Tasks and exercises:
[A] Decide whether each statement agrees with the text about building a MultiWiiCopter. Answer yes or no for each and quote the deciding words from the text.
(i) The pack of shafts costs $4.95.
(ii) The wiring runs along the outside of the boom arms.
(iii) Quinton never answered the writer's e-mails.
[B] According to the text about building a MultiWiiCopter, what board is the brains behind the copter?

Supplied text:
Example: I am missing 2 of the 12/3mm*21*M2 shafts that hold the bottom deck to the top deck. I was going to order a set of these which come in a pack of 8. The cost is $4.95 for a product that is 79 grams. The cheapest shipping option for this item alone is $10. If I added any of the other missing parts, the weight pushed the cheapest shipping option to $24.95. It was just a bit frustrating to have to spend additional money for parts that should have been included initially, and pay the international shipping rates. Would be nice to have a domestic supplier for some of these parts as well.

* Spread your parts order apart with multiple smaller orders to try and get the cheaper ail mail options to show up in your cart. I will inevitably have to order replacement props and other things, and will order the missing 20mm shafts.

The parts are beautifully cut from carbon fiber decks and boom arms that give the copter a mean and professional look. All of the wiring is hidden by running them through the boom arms. The red CarbonBird motors give a nice contrast to the black carbon. The brains behind the copter is a PARIS Sirius 600 board, as well as an additional Paris board for operating the Gimbal. The PARIS boards use the MultiWii Arduino shield boards, which com pre-soldered and ready to go.

My other concern about the MultiWiiCopter that I purchased is the poor documentation that is available. Considering that I am a newbie, I wanted to ensure that did things properly. Since I purchased the most expensive copter they sell, I was hoping for some detailed documentation specific to my copter. Some of the instructions were outdated based upon the parts that I ordered, there were obvious gaps in the details, or they were generic based upon all of their copters. I will address some of these gaps as I document my build. I must say that Quinton from MultiWiiCopter was always responsive to my questions through e-mail, and the forums helped clear up some of the issues. I just feel that they could stand to have a professional documentation writer, and maybe some online tutorials specific to each of the copters they sell. Again, if you have experience putting these together, you may not have the issues I had. Use the Forum to ask others who went through the build for your specific Scarab.

Record set:
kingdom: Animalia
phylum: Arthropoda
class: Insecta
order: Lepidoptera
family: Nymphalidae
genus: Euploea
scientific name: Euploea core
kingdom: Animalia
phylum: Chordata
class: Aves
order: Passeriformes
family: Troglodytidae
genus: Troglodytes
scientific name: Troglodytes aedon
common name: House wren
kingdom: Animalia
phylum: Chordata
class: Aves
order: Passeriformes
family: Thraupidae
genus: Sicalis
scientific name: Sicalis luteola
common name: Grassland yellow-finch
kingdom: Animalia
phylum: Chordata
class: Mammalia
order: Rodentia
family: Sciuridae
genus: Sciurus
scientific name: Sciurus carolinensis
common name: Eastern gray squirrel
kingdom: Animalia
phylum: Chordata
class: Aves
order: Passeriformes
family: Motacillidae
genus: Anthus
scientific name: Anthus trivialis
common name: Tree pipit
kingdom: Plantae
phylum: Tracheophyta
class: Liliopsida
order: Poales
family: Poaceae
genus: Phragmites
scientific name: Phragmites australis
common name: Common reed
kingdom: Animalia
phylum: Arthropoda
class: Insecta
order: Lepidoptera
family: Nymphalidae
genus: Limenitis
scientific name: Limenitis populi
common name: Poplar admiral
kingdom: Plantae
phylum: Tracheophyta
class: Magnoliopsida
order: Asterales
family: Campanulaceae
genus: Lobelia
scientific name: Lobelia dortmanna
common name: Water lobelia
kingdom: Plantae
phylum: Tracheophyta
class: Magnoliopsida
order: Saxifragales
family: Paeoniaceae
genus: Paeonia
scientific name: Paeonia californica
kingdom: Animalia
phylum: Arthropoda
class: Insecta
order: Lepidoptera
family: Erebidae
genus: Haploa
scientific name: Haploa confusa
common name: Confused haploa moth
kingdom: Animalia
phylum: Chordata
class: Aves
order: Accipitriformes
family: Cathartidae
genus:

Task responses:
[A]
(i) Yes: "The cost is $4.95 for a product that is 79 grams."
(ii) No: "All of the wiring is hidden by running them through the boom arms."
(iii) No: "Quinton from MultiWiiCopter was always responsive to my questions through e-mail"

[B] A PARIS Sirius 600 board.